## [DATASET EXTRACT]

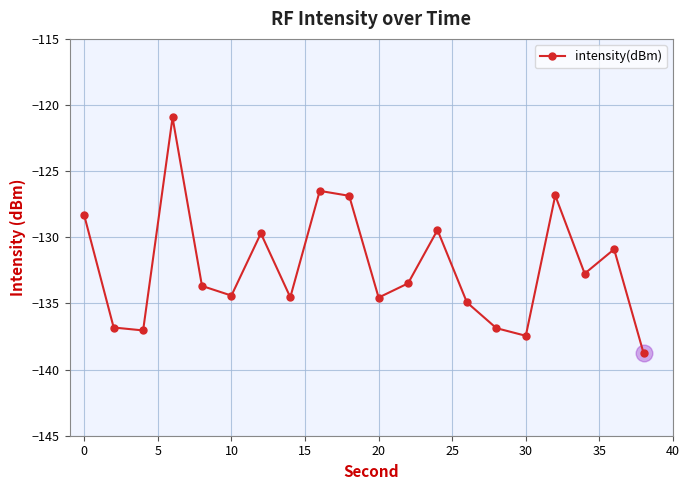

How many lines are shown in the chart?

1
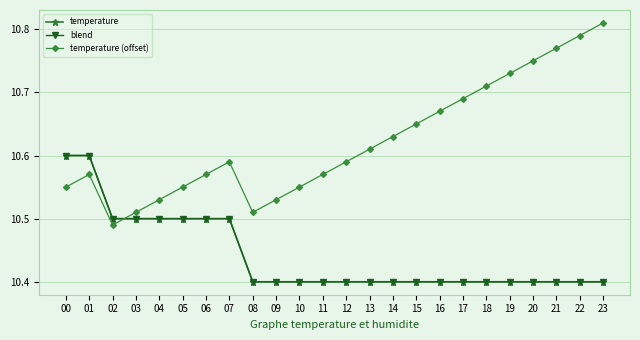

Between 05 and 21, which series saw the biggest shift?

temperature (offset)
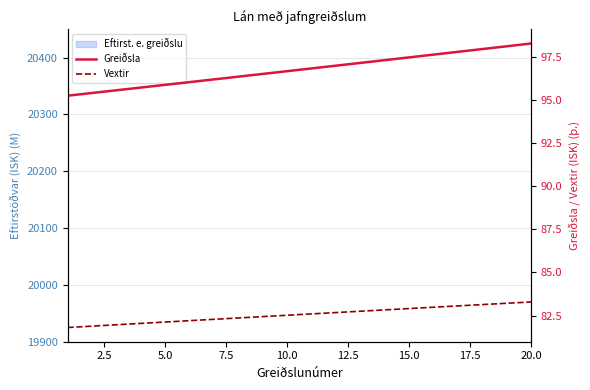

What is the value of the Greiðsla point at the 19th from the left?

98.1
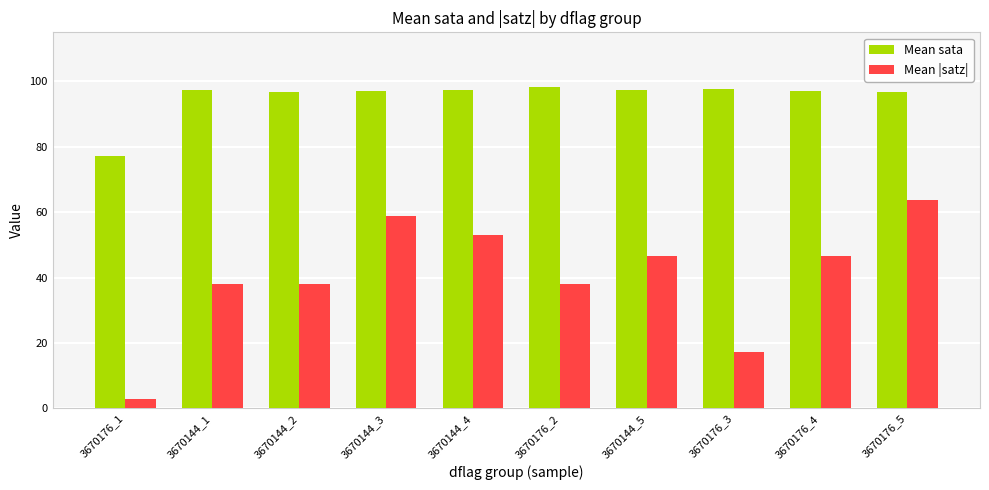

What is the approximate value of Mean |satz| at 3670144_1?

38.0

## [WHAT IS REQUIRED]
Write out the data above line for line, without the pictures.

## [PROBLEM SOLUTION]
How many lines are shown in the chart?

1

Between 05 and 21, which series saw the biggest shift?

temperature (offset)

What is the value of the Greiðsla point at the 19th from the left?

98.1

What is the approximate value of Mean |satz| at 3670144_1?

38.0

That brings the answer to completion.